I further understand that this argument is based on the idea that human pollution caused this daytime cooling, that it affected the range of day time temperatures as well as the difference between night time temperatures which continued to show warming, and daytime ones that didn’t. This makes day time temperature range significant: if this is right it would be expected to show a variation that correlates with human activity.
But this isn’t my field; I’m just reading what I can in an attempt to understand as much as possible about an important issue and, for me at least, that means reading Watts and reading this blog. Just searching out stuff you’re already disposed to accept isn’t good enough. My comment was prompted by what struck me as a somewhat partial quotation and exasperation: I’m with Feynman when he said you should point out the problems with a theory, not just the things that support it.
[It's not really a "partial quotation" is it? That sentence you are interested in is stuck on the end of the abstract as a new paragraph and isn't really related to the 2 sentences I quote and which are related to the subject of this post. I'm not really interested in DTR and I doubt Watts was either. - AR]
At least Watts invites people with different views to post on his blog and has been at the forefront of attempts to cross the ideological divide, not least with Judith Curry.
Ben, of course you’re right. Andy, a century is an arbitrary scale, of course.
I’d still be interested in your take on statistical significance.
JMurphy Says:
May 17, 2011 at 12:05 pm | Reply
In what way has Watts atempted to cross “the ideological divide” ?
Ben Says:
May 17, 2011 at 3:16 pm | Reply
Peter, I encourage a critical (i.e. thoughtful) reading of Anthony’s blog but my god do you really think he’s “at the forefront of attempts to cross the ideological divide”? Anthony has done more to harden denialist thought than anyone, with the possible exception Marc Morano.
The “different views” he solicits are unthreatening fig-leaves.
andyrussell Says:
May 17, 2011 at 3:24 pm | Reply
I’ve got no problem with most of what Keenan says, although he’s not the first/only person to be saying these things. There’s a JoC paper from 2010 and it was one of the useful points to come out of the UEA email enquiries (i.e. working more with stats people). Not sure where the funding was supposed to come from for these new people though!

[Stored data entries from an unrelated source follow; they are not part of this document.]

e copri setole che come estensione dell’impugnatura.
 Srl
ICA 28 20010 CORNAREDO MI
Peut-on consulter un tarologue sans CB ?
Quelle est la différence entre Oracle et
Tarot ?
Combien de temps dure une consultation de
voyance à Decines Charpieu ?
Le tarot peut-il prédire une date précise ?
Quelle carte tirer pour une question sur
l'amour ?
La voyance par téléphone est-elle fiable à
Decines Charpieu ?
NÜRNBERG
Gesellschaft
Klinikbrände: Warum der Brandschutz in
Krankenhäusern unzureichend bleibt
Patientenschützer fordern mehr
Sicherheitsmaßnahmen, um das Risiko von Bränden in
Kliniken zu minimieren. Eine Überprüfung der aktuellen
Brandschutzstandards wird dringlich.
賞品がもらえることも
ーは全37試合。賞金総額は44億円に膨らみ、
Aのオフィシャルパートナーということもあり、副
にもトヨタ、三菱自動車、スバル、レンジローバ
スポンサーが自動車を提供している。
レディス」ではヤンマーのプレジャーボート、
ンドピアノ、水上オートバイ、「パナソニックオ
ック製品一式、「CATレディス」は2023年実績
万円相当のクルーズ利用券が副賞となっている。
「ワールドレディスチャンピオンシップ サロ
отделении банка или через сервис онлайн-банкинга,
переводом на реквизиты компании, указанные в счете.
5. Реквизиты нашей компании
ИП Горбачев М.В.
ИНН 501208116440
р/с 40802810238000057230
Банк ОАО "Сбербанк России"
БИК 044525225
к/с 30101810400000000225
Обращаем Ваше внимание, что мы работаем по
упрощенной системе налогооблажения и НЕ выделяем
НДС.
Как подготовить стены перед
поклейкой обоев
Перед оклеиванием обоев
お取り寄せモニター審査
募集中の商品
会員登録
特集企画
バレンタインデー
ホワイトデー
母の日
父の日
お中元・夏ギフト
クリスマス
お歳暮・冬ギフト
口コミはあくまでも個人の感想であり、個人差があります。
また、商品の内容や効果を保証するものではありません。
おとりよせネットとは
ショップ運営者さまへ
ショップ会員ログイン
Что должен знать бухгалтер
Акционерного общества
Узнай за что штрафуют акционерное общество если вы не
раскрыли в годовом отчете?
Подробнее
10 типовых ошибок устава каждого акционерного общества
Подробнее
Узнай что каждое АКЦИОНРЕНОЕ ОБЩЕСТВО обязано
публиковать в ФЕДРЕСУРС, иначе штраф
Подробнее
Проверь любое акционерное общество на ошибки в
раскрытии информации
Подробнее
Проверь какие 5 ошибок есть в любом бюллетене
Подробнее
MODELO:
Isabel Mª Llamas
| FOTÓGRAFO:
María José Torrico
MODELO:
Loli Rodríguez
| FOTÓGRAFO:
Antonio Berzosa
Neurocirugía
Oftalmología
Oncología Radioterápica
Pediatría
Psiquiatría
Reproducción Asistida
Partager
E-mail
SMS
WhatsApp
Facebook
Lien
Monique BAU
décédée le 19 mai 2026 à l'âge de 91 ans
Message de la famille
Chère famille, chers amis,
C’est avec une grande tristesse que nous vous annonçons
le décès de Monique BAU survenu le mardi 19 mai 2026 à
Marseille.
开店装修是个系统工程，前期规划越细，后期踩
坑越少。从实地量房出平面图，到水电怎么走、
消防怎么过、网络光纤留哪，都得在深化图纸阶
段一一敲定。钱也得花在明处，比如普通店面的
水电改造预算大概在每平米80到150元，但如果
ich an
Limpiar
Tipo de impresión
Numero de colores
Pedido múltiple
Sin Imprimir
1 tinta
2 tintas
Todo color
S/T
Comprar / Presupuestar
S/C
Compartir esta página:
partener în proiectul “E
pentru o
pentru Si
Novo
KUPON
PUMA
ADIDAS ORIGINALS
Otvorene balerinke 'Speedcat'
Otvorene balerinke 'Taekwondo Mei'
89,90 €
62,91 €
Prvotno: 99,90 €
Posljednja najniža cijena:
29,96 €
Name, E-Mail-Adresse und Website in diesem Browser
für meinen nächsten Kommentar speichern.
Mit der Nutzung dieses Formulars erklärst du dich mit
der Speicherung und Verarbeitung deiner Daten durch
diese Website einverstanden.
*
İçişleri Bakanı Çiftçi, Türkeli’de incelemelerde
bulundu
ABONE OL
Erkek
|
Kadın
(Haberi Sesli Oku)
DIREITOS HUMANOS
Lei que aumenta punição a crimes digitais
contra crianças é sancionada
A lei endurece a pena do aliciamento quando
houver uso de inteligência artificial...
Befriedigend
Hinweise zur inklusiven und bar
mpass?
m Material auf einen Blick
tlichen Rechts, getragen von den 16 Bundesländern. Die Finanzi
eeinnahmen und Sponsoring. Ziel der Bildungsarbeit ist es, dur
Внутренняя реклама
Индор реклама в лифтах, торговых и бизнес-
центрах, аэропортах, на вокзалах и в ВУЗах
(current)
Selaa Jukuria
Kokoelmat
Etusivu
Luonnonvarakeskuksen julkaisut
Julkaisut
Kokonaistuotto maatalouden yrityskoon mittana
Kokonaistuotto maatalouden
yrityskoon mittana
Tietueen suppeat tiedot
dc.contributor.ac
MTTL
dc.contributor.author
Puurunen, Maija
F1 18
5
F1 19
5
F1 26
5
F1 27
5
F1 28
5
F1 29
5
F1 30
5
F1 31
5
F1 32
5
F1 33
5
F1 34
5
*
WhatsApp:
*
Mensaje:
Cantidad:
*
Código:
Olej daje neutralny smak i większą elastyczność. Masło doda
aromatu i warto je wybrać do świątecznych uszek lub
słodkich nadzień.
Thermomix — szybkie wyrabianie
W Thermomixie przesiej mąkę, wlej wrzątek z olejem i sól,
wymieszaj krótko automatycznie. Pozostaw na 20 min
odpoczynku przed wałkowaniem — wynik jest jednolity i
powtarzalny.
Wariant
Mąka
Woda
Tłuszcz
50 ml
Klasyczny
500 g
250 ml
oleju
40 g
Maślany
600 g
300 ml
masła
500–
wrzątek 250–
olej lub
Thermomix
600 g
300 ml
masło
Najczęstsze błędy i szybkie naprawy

I suppose the bigger problem comes down to climate science covering so much stuff – you can’t just look at problems from a stats/dynamics/modelling/chemistry/radiation/whatever perspective for too long before a) not getting very far or b) needing to doing something you’ve not done before.
omnologos Says:
May 19, 2011 at 7:21 am | Reply
Am surprised nobody claimed it was irrelevant as the US only covers 2% of the globe…
andyrussell Says:
May 19, 2011 at 7:43 am | Reply
Maybe that’ll be Watts’ next move: if you can’t find anything in the US, let’s give Europe a go.
I can’t imagine there’d be much enthusiasm left for such a project, though.